Camat Samarinda Ilir, La Uje, mengatakan langkah tersebut dilakukan guna memastikan seluruh balita tetap mendapatkan pemantauan kesehatan secara optimal meski tidak datang ke lokasi posyandu.
“Kalau ada yang tidak hadir, kader akan melakukan kunjungan ke rumah.

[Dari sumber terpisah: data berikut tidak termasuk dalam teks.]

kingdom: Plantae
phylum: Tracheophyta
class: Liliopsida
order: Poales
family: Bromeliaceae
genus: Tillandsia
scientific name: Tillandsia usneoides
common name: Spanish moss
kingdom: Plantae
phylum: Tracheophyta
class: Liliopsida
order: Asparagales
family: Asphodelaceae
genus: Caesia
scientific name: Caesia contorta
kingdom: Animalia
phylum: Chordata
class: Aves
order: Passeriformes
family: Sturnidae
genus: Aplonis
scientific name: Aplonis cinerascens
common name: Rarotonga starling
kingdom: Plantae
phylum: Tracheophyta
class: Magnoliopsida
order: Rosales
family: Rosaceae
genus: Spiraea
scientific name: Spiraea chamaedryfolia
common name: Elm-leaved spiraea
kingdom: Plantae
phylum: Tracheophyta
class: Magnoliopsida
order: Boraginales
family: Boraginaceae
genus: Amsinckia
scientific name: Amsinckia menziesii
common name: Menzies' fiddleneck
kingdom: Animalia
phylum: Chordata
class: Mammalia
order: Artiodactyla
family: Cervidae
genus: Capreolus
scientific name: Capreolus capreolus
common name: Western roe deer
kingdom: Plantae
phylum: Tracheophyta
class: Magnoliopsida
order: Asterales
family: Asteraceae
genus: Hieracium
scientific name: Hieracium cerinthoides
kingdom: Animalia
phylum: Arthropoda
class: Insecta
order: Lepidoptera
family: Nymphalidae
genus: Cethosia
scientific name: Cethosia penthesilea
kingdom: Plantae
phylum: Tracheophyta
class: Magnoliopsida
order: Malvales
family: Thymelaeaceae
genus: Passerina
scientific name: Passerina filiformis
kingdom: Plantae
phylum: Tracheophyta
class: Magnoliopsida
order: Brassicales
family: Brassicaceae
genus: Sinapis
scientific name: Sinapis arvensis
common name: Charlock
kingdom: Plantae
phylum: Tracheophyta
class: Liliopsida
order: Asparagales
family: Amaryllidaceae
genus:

Kegiatannya sama seperti di posyandu, untuk melengkapi data dan pemantauan,” ujarnya saat diwawancarai pada Hari Posyandu Nasional Serentak di Posyandu Sehati Sidodamai, Kamis, 30 April 2026.
Menurutnya, strategi ini menjadi bagian dari komitmen pemerintah kecamatan untuk menjaga akurasi data kesehatan serta memastikan tumbuh kembang anak tetap terpantau.
Di Posyandu Sehati Sidodamai, jumlah balita yang terdaftar mencapai sekitar 50 anak.
Namun dalam pelaksanaan rutin bulanan, tidak seluruh peserta hadir sesuai data yang tercatat.
“Hari ini kita maksimalkan sebagai momentum sosialisasi pentingnya kunjungan ke posyandu,” katanya.
La Uje menjelaskan, kegiatan posyandu dilaksanakan secara rutin setiap bulan, menyesuaikan kebutuhan penimbangan, pemeriksaan kesehatan, serta pemantauan perkembangan bayi dan balita.
Selain layanan balita, posyandu juga melayani kelompok lanjut usia (lansia).
Di wilayah tersebut, tercatat sekitar 90 lansia aktif terdaftar dalam layanan kesehatan berkala.
“Ini menjadi kebanggaan bagi kita, karena menunjukkan angka harapan hidup masyarakat cukup tinggi,” ungkapnya.
Untuk meningkatkan tingkat kehadiran warga, Pemerintah Kecamatan Samarinda Ilir juga memperkuat koordinasi lintas sektor dengan melibatkan lurah, puskesmas, hingga ketua RT.
“Kami minta lurah dan puskesmas mengetahui jadwal posyandu, lalu disampaikan melalui grup RT masing-masing agar informasi sampai ke warga,” jelasnya.
Tidak hanya melalui jalur pemerintahan, penyebaran informasi juga dilakukan melalui rumah ibadah seperti masjid dan langgar agar sosialisasi dapat menjangkau lebih banyak masyarakat.
Di Kelurahan Sidodamai sendiri terdapat 32 RT, sementara total wilayah Kecamatan Samarinda Ilir mencakup 189 RT yang menjadi target penyebaran informasi layanan posyandu.
Terkait sarana dan prasarana, La Uje menilai fasilitas posyandu di wilayahnya secara umum sudah cukup memadai, termasuk dukungan pengadaan melalui program Probebaya.
Meski demikian, ia menegaskan peningkatan kualitas alat kesehatan tetap menjadi kebutuhan penting.
“Pengadaan alat sudah ada, tinggal kualitasnya yang perlu ditingkatkan dengan koordinasi bersama Dinas Kesehatan,” pungkasnya.